- Born: 25 March 1964 (age 62) Turin, Italy
- Occupations: Film actress; photomodel;
- Years active: 1986–1990
- Spouses: Domiziano Arcangeli (1988–1992); Carmelo Bene (1992–2002; his death);
- Children: Salomè Bene (b. 1993)

= Raffaella Baracchi =

Italian actress

Raffaella Baracchi (born 25 March 1964) is an Italian former actress and beauty pageant titleholder who won Miss Italia 1983.

==Miss Italia==
Raffaella Baracchi, by the year 1983 and as Miss Piedmont, won the Miss Italia contest and represented Italy at the Miss Universe 1984.

==Film career==
Baracchi made her cinema debut in 1986 with Maurizio Ponzi's poliziottesco-comedy Il tenente dei carabinieri.
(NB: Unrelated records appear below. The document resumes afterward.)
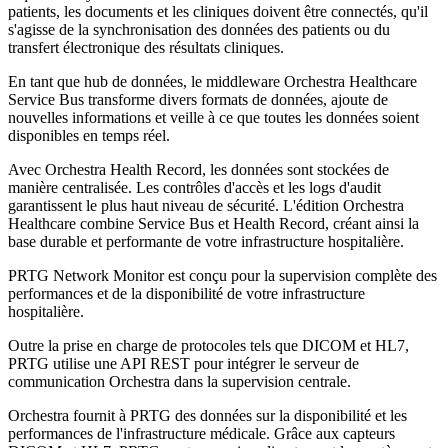
patients, les documents et les cliniques doivent être connectés, qu'il
s'agisse de la synchronisation des données des patients ou du
transfert électronique des résultats cliniques.
En tant que hub de données, le middleware Orchestra Healthcare
Service Bus transforme divers formats de données, ajoute de
nouvelles informations et veille à ce que toutes les données soient
disponibles en temps réel.
Avec Orchestra Health Record, les données sont stockées de
manière centralisée. Les contrôles d'accès et les logs d'audit
garantissent le plus haut niveau de sécurité. L'édition Orchestra
Healthcare combine Service Bus et Health Record, créant ainsi la
base durable et performante de votre infrastructure hospitalière.
PRTG Network Monitor est conçu pour la supervision complète des
performances et de la disponibilité de votre infrastructure
hospitalière.
Outre la prise en charge de protocoles tels que DICOM et HL7,
PRTG utilise une API REST pour intégrer le serveur de
communication Orchestra dans la supervision centrale.
Orchestra fournit à PRTG des données sur la disponibilité et les
performances de l'infrastructure médicale. Grâce aux capteurs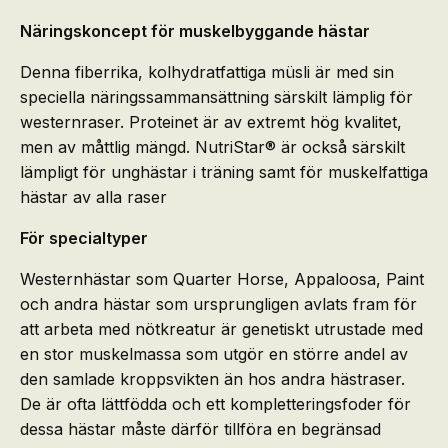
Näringskoncept för muskelbyggande hästar
Denna fiberrika, kolhydratfattiga müsli är med sin
speciella näringssammansättning särskilt lämplig för
westernraser. Proteinet är av extremt hög kvalitet,
men av måttlig mängd. NutriStar® är också särskilt
lämpligt för unghästar i träning samt för muskelfattiga
hästar av alla raser
För specialtyper
Westernhästar som Quarter Horse, Appaloosa, Paint
och andra hästar som ursprungligen avlats fram för
att arbeta med nötkreatur är genetiskt utrustade med
en stor muskelmassa som utgör en större andel av
den samlade kroppsvikten än hos andra hästraser.
De är ofta lättfödda och ett kompletteringsfoder för
dessa hästar måste därför tillföra en begränsad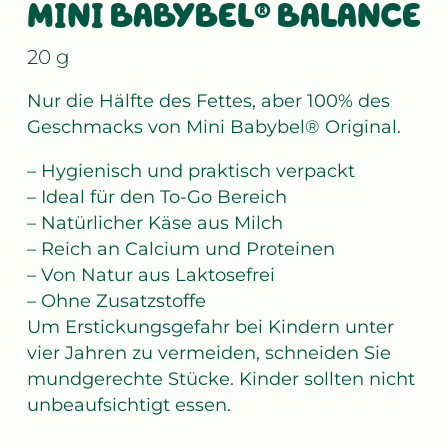
MINI BABYBEL® BALANCE
20 g
Nur die Hälfte des Fettes, aber 100% des
Geschmacks von Mini Babybel® Original.
– Hygienisch und praktisch verpackt
– Ideal für den To-Go Bereich
– Natürlicher Käse aus Milch
– Reich an Calcium und Proteinen
– Von Natur aus Laktosefrei
– Ohne Zusatzstoffe
Um Erstickungsgefahr bei Kindern unter
vier Jahren zu vermeiden, schneiden Sie
mundgerechte Stücke. Kinder sollten nicht
unbeaufsichtigt essen.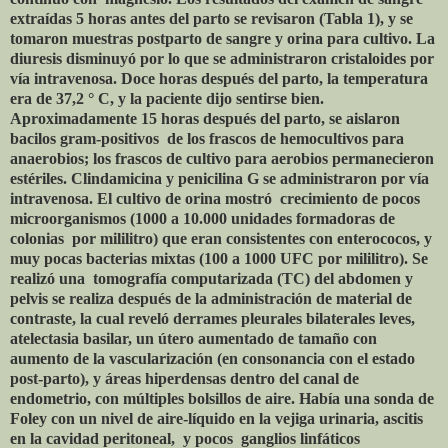
extraídas 5 horas antes del parto se revisaron (Tabla 1), y se
tomaron muestras postparto de sangre y orina para cultivo. La
diuresis disminuyó por lo que se administraron cristaloides por
vía intravenosa. Doce horas después del parto, la temperatura
era de 37,2 ° C, y la paciente dijo sentirse bien.
Aproximadamente 15 horas después del parto, se aislaron
bacilos gram-positivos
de los frascos de hemocultivos para
anaerobios; los frascos de cultivo para aerobios permanecieron
estériles. Clindamicina y penicilina G se administraron por vía
intravenosa. El cultivo de orina mostró
crecimiento de pocos
microorganismos (1000 a 10.000 unidades formadoras de
colonias
por mililitro) que eran consistentes con enterococos, y
muy pocas bacterias mixtas (100 a 1000 UFC por mililitro). Se
realizó una
tomografía computarizada (TC) del abdomen y
pelvis se realiza después de la administración de material de
contraste, la cual reveló derrames pleurales bilaterales leves,
atelectasia basilar, un útero aumentado de tamaño con
aumento de la vascularización (en consonancia con el estado
post-parto), y áreas hiperdensas dentro del canal de
endometrio, con múltiples bolsillos de aire. Había una sonda de
Foley con un nivel de aire-líquido en la vejiga urinaria, ascitis
en la cavidad peritoneal,
y pocos
ganglios linfáticos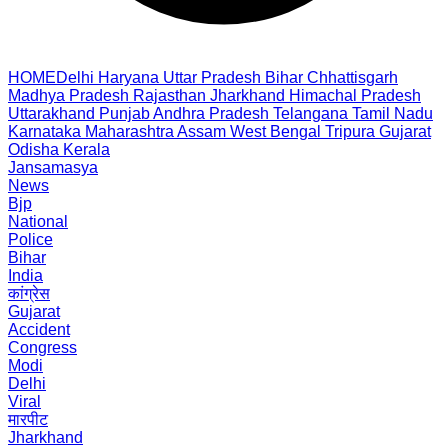
HOME
Delhi
Haryana
Uttar Pradesh
Bihar
Chhattisgarh
Madhya Pradesh
Rajasthan
Jharkhand
Himachal Pradesh
Uttarakhand
Punjab
Andhra Pradesh
Telangana
Tamil Nadu
Karnataka
Maharashtra
Assam
West Bengal
Tripura
Gujarat
Odisha
Kerala
Jansamasya
News
Bjp
National
Police
Bihar
India
कांग्रेस
Gujarat
Accident
Congress
Modi
Delhi
Viral
मारपीट
Jharkhand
She appeared in Ruggero Deodato's The Barbarians in 1987 and in Deodato's 1988 giallo Phantom of Death as prostitute Laura. She also appeared in the same year in Tinto Brass's neo-noir Snack Bar Budapest where she played the prostitute Milena.

==Personal life==
Baracchi married actor Domiziano Arcangeli in 1988; the same year, she met actor and director Carmelo Bene with whom she started a relationship. Her marriage to Arcangeli was annulled and in early 1992 she married Bene.

The couple had a daughter named Salomè (b. 1993) after the 1964 play by Bene.